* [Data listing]
++++++++++++++++++++

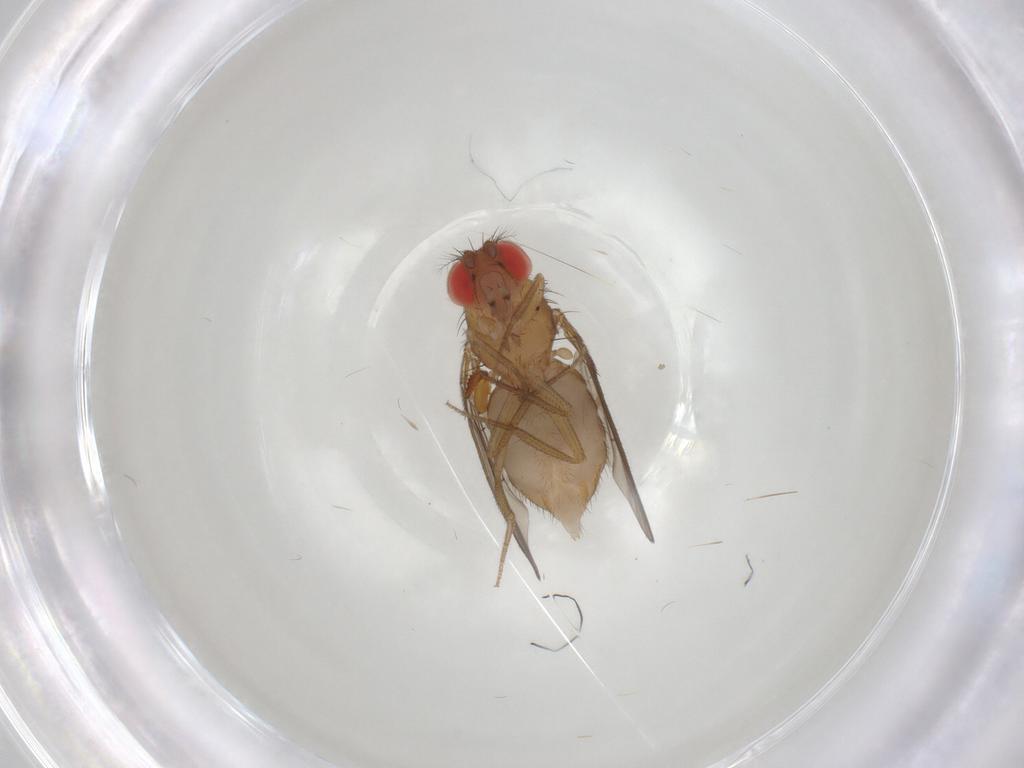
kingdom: Animalia
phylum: Arthropoda
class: Insecta
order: Diptera
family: Drosophilidae
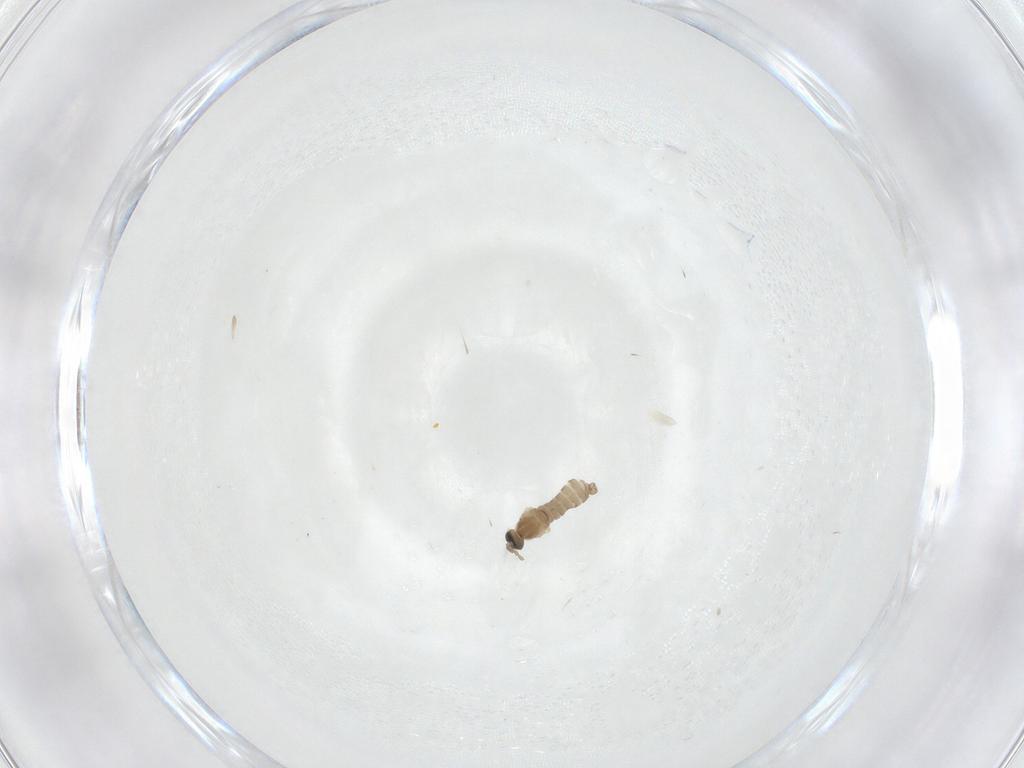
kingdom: Animalia
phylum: Arthropoda
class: Insecta
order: Diptera
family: Cecidomyiidae
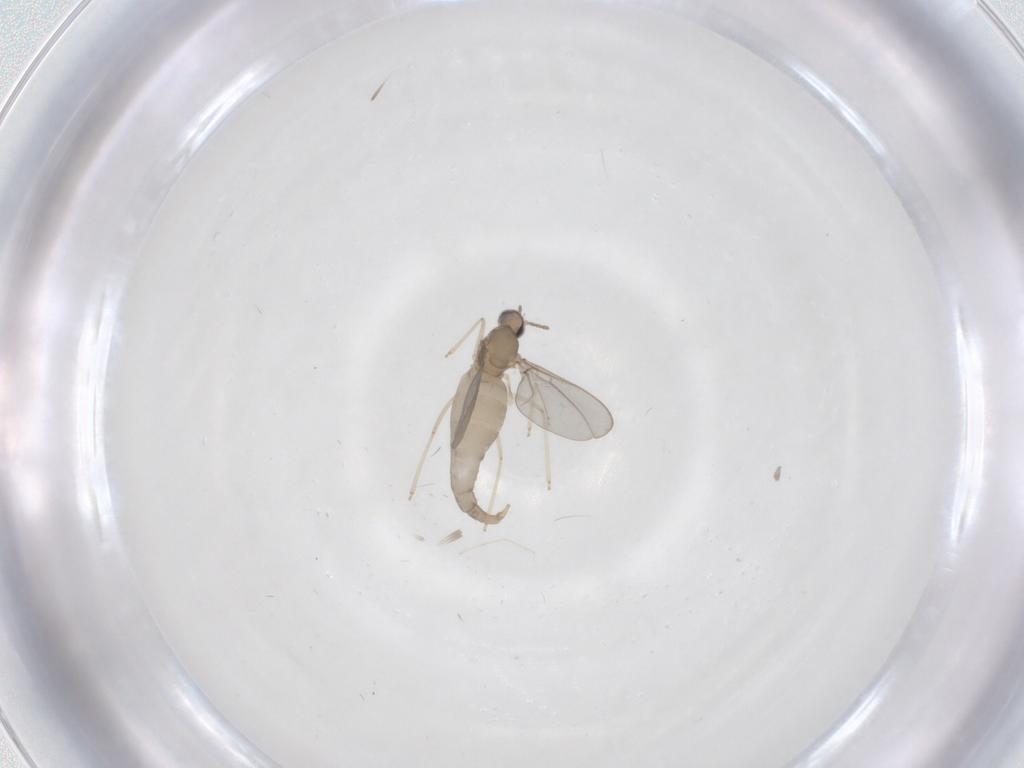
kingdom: Animalia
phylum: Arthropoda
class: Insecta
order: Diptera
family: Cecidomyiidae
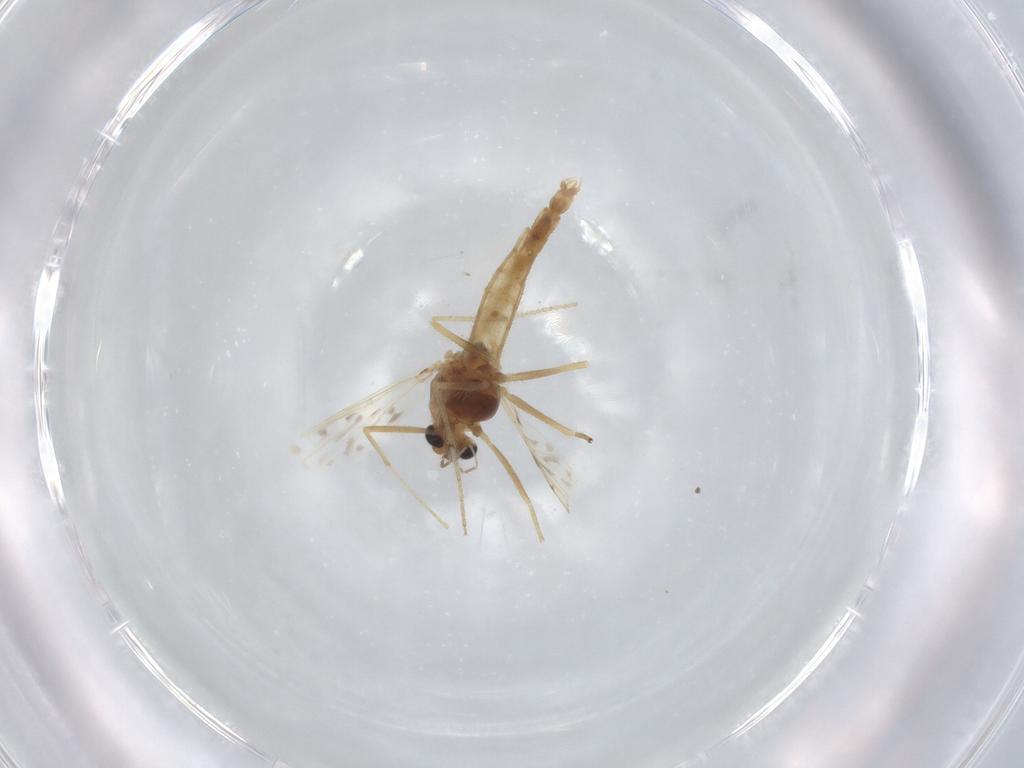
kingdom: Animalia
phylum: Arthropoda
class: Insecta
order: Diptera
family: Chironomidae
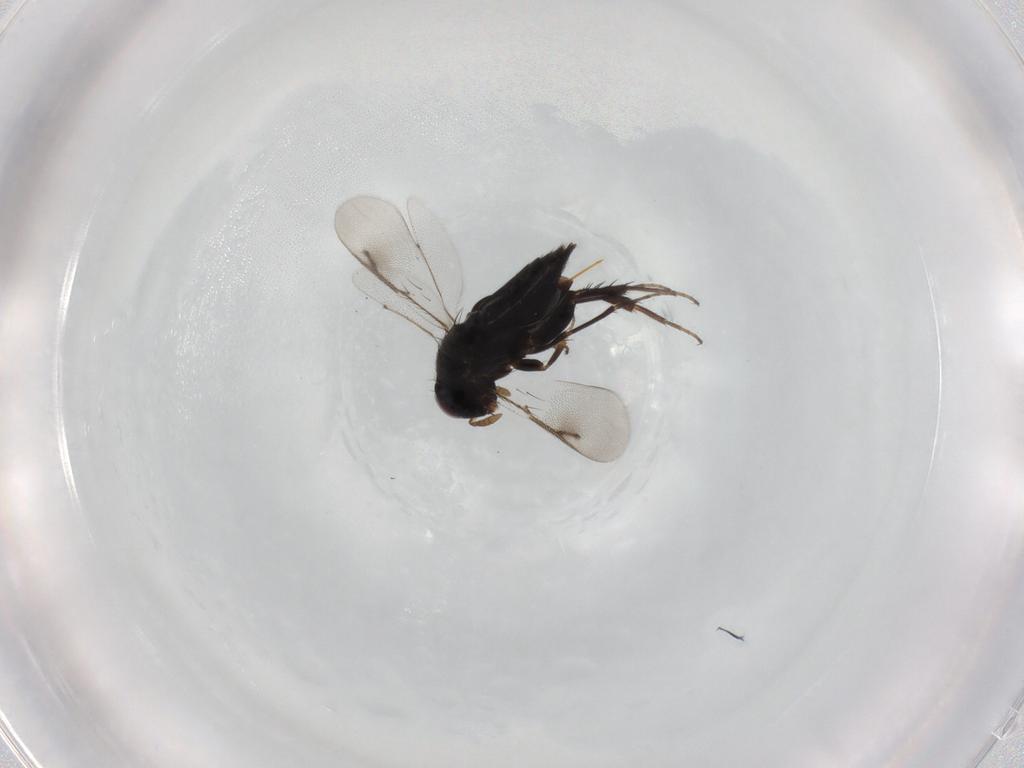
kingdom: Animalia
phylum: Arthropoda
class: Insecta
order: Hymenoptera
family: Pirenidae
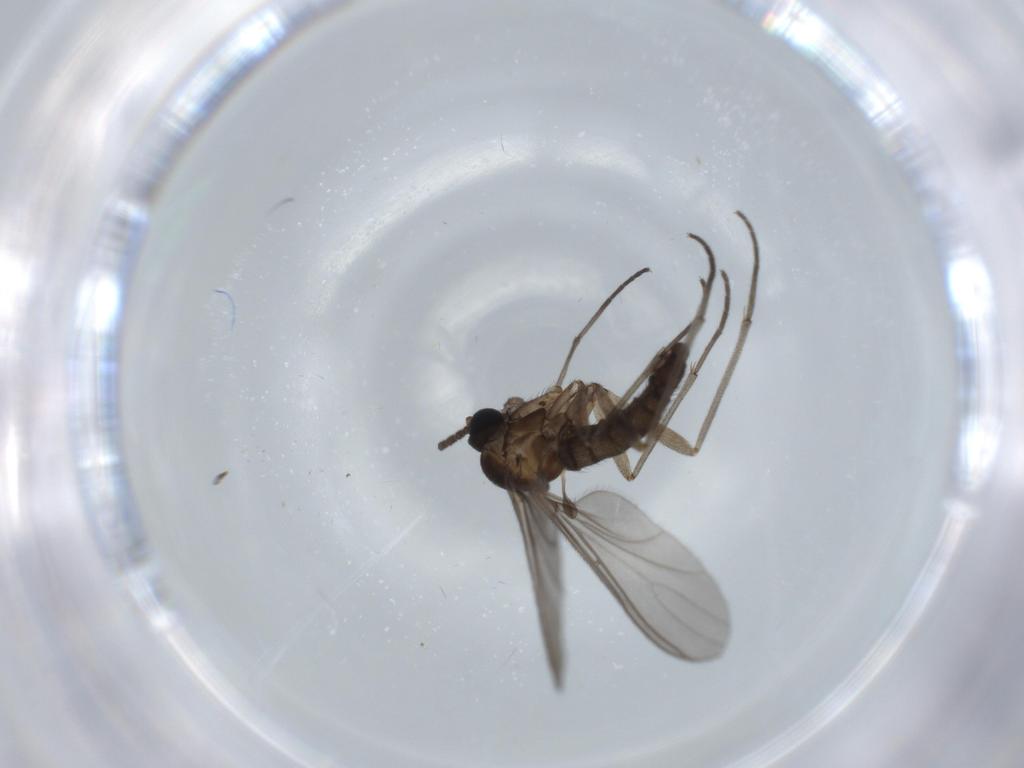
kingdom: Animalia
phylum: Arthropoda
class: Insecta
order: Diptera
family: Sciaridae
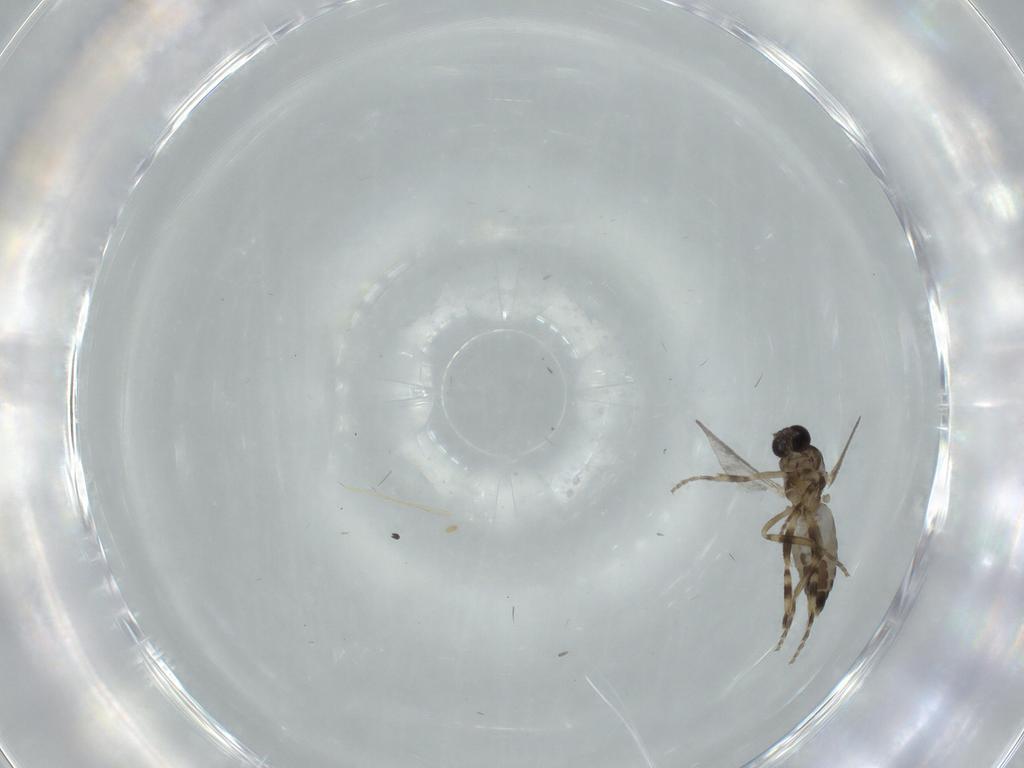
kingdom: Animalia
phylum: Arthropoda
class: Insecta
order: Diptera
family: Ceratopogonidae
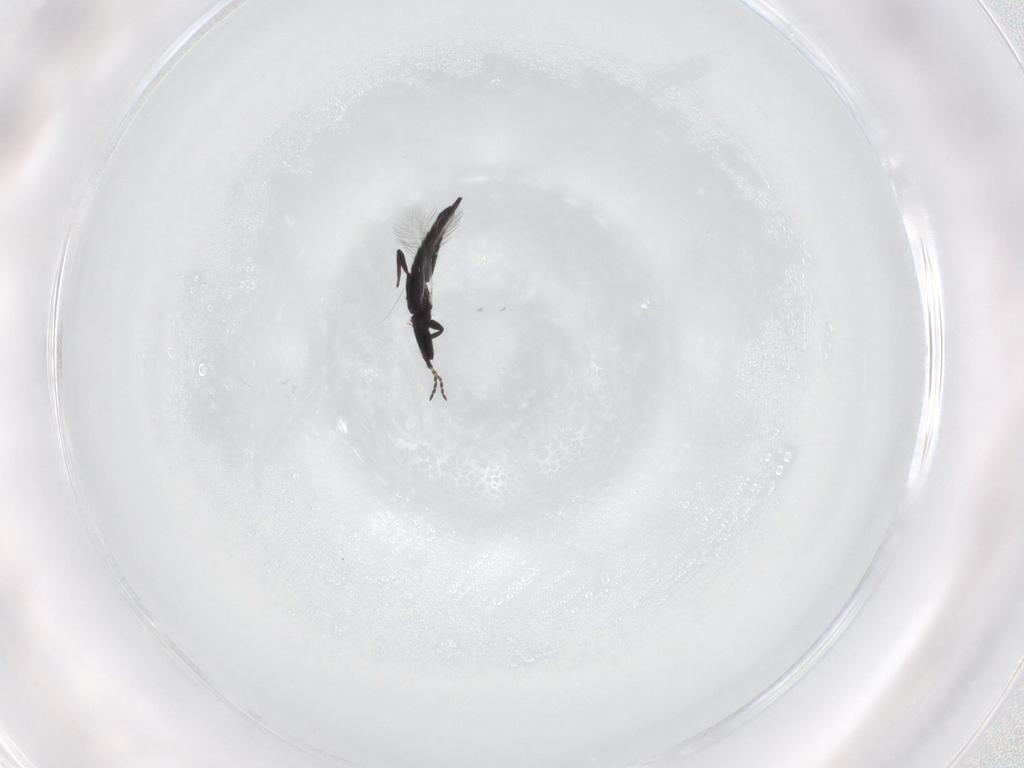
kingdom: Animalia
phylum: Arthropoda
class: Insecta
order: Thysanoptera
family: Phlaeothripidae
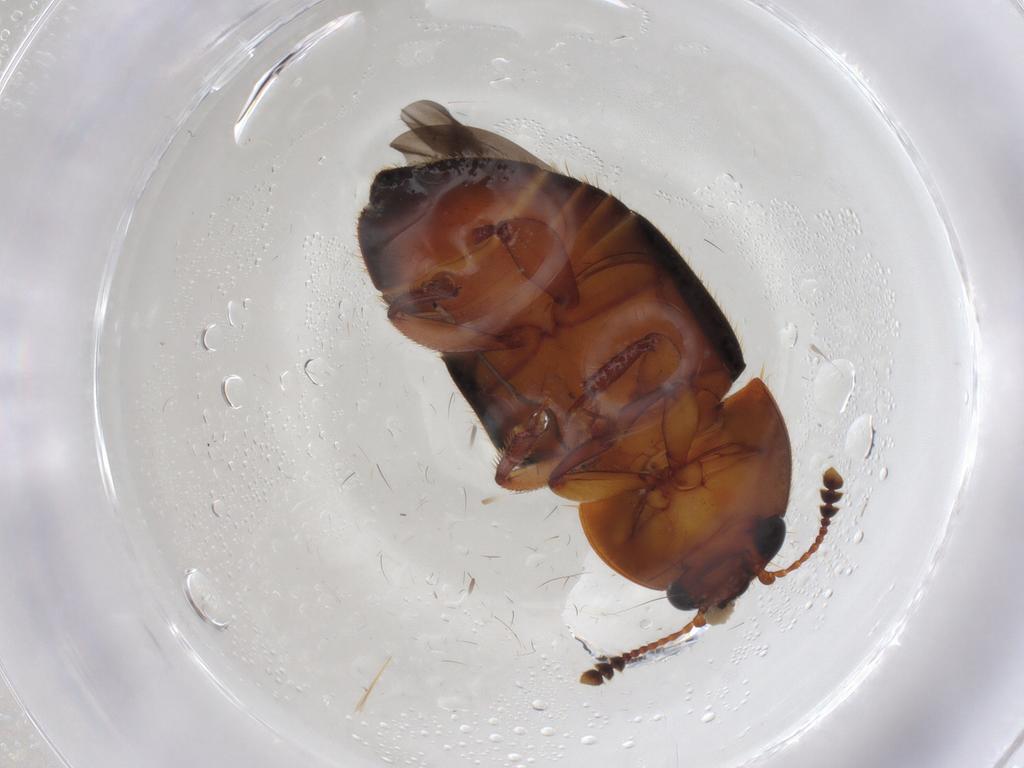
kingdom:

++++++++++++++++++++

Copy the lines above, from the line with "order: Hymenoptera" up to and including the last line of the entries, and leave the pictures out.

* [THE RESULT]
order: Hymenoptera
family: Pirenidae
kingdom: Animalia
phylum: Arthropoda
class: Insecta
order: Diptera
family: Sciaridae
kingdom: Animalia
phylum: Arthropoda
class: Insecta
order: Diptera
family: Ceratopogonidae
kingdom: Animalia
phylum: Arthropoda
class: Insecta
order: Thysanoptera
family: Phlaeothripidae
kingdom:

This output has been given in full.